A new grant could provide NIH researchers with the necessary funding for key advancements in DNA sequencing.
Grants totaling nearly $19 million will help to develop technologies to dramatically reduce the cost of DNA sequencing, the National Human Genome Research Institute (NHGRI), part of the National Institutes of Health (NIH), says, a move that could ultimately lead to full-scale survey of genetic information in a cell.
In a statement released earlier this month, the NIH says the grants will advance ENCODE by expanding its investigation of functional elements to a considerably larger number of human cells and tissues, and a deeper set of data types.
“These grants build on the momentum of recently released ENCODE findings in which researchers provided a highly detailed and global view of the human genome,” said Elise A. Feingold, Ph.D., program director for ENCODE in NHGRI’s Division of Extramural Research. “We have already made tremendous progress, but much work remains to complete the catalog of functional elements. These grants, awarded over a four-year period, will allow us to build on those results and take the next significant steps in deepening our understanding of the entire human genome.”
The announcement is the latest in a string of grants that the NIH says will vastly improve its ability to isolate and identify key traits related to cellular functions within individuals. The data could ultimately allow physicians to more effectively fight diseases ranging from Alzheimer’s to epilepsy. Speaking Monday, NIH officials say the grants will provide scientists with an opensource of data that could usher in an age of widespread use of genomics in research and clinical care. Speed and accuracy are among other factors that grants will seek to address, in addition to driving down the price of such care.

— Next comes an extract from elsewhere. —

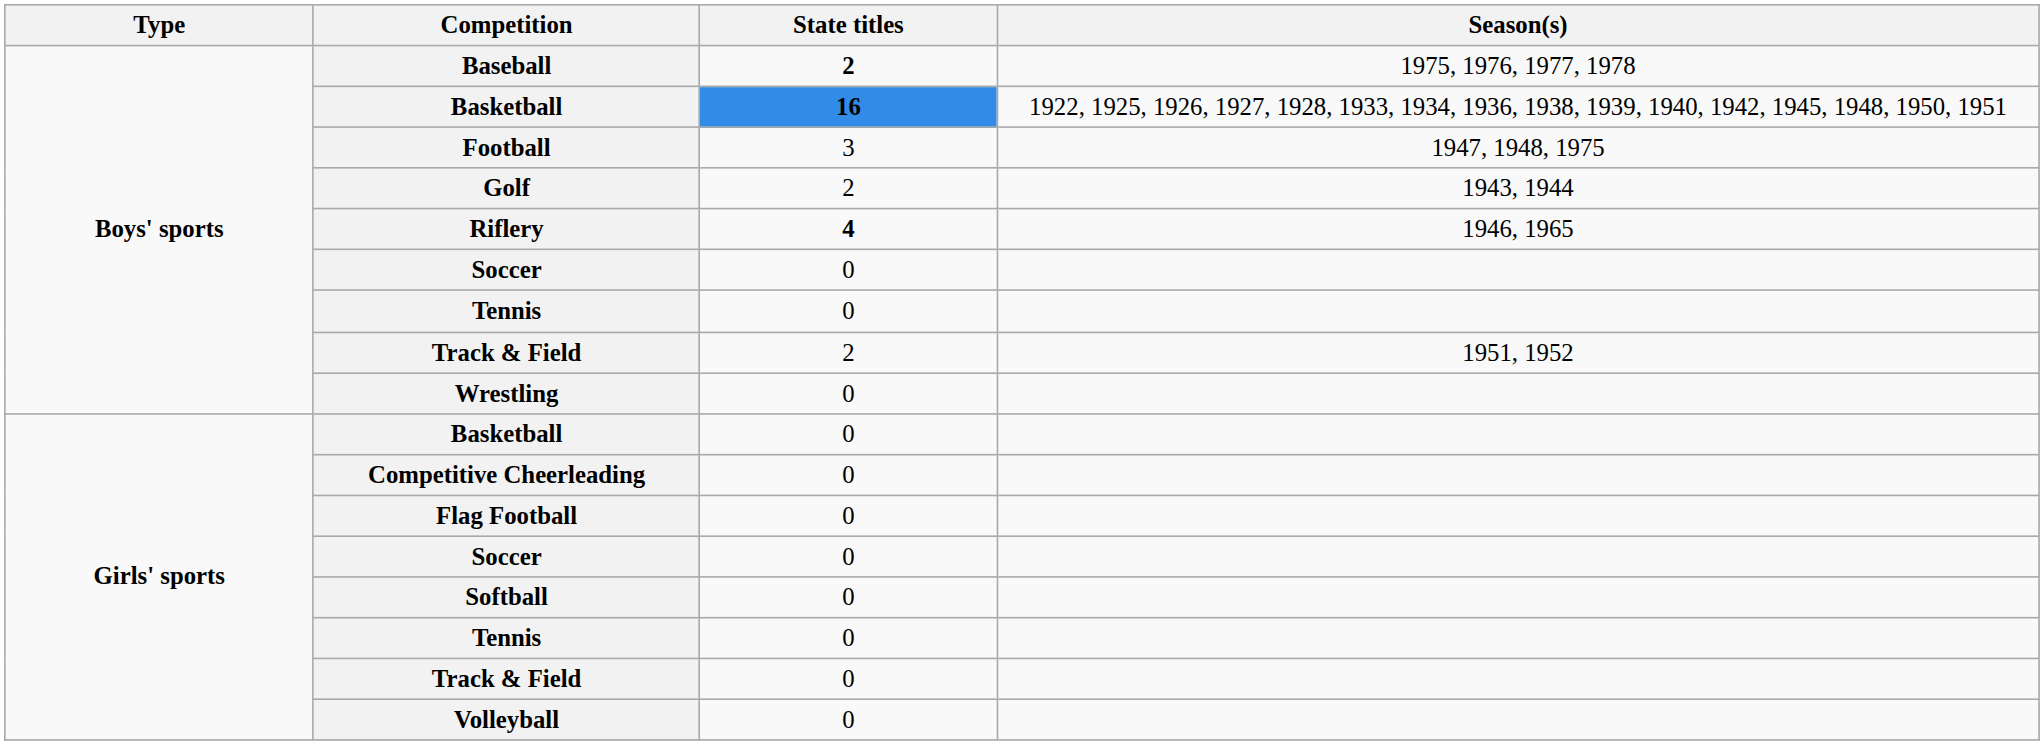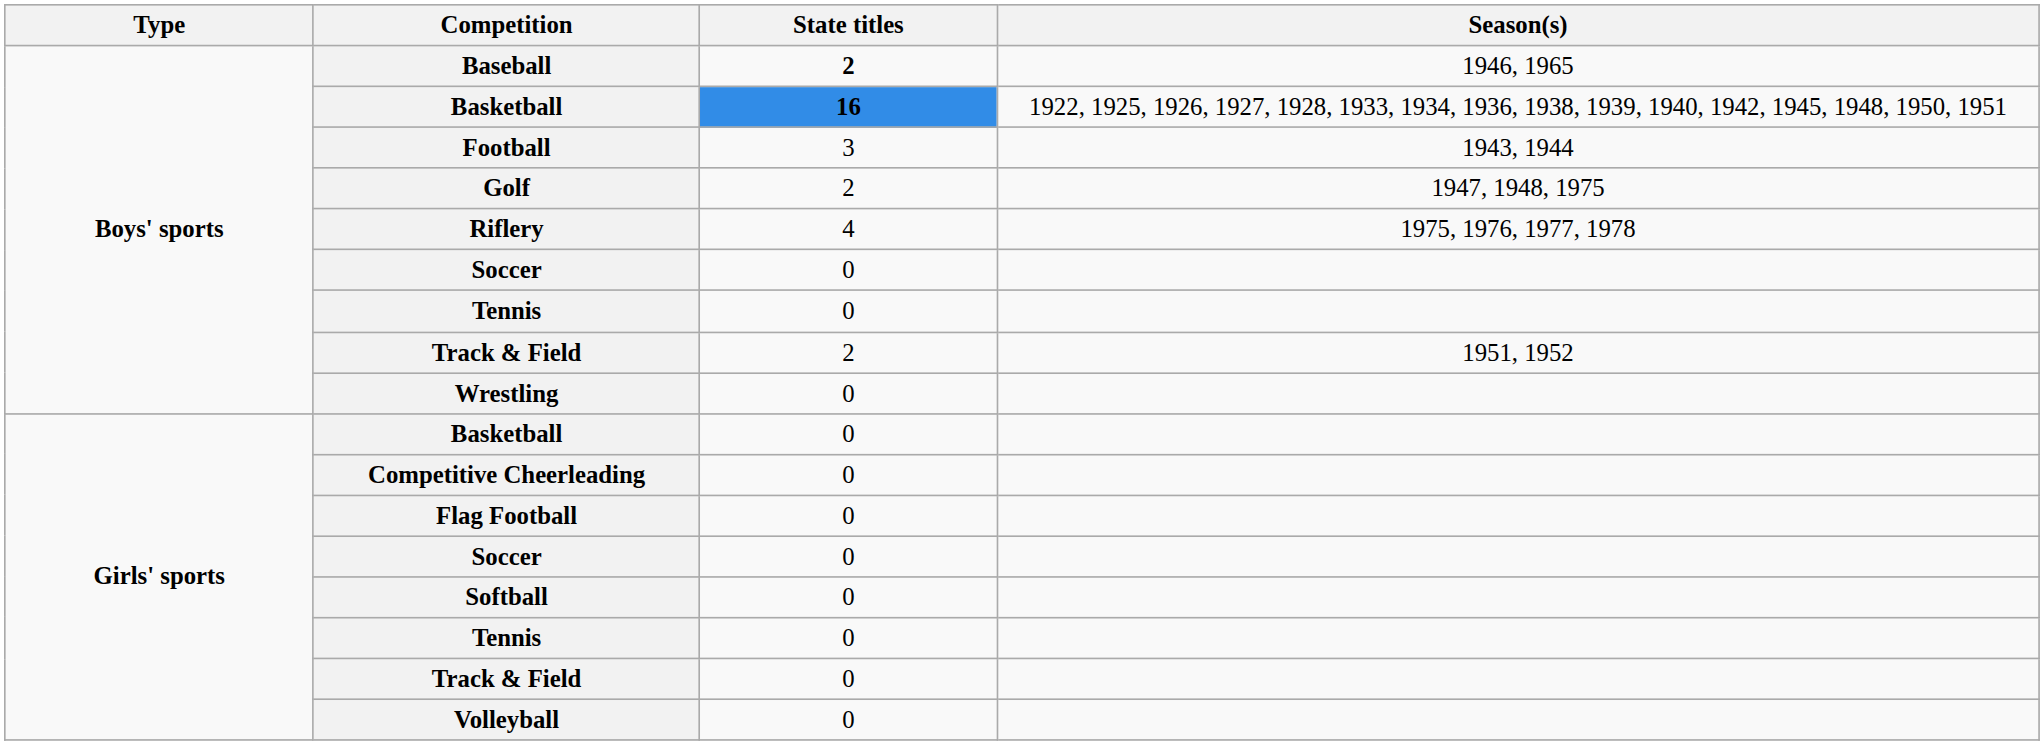Baseball | Season(s): 1975, 1976, 1977, 1978 -> 1946, 1965
Football | Season(s): 1947, 1948, 1975 -> 1943, 1944
Golf | Season(s): 1943, 1944 -> 1947, 1948, 1975
Riflery | State titles: bold -> normal
Riflery | Season(s): 1946, 1965 -> 1975, 1976, 1977, 1978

“We can now access data we could not dream of getting in 2004 when we started this program — tens of thousands of human genome sequences have been generated,” said Eric D. Green, M.D., Ph.D., NHGRI director. “And yet, the information we would truly like to get for understanding disease and, eventually, for treating patients, requires much better quality sequence data. That is the direction we would like to go with these grants.”
NIH officials say all of the data generated by the ENCODE project will be deposited into public databases as soon as they are experimentally verified, adding that physicians will then have the ability to access the data and contribute to the database with additional information.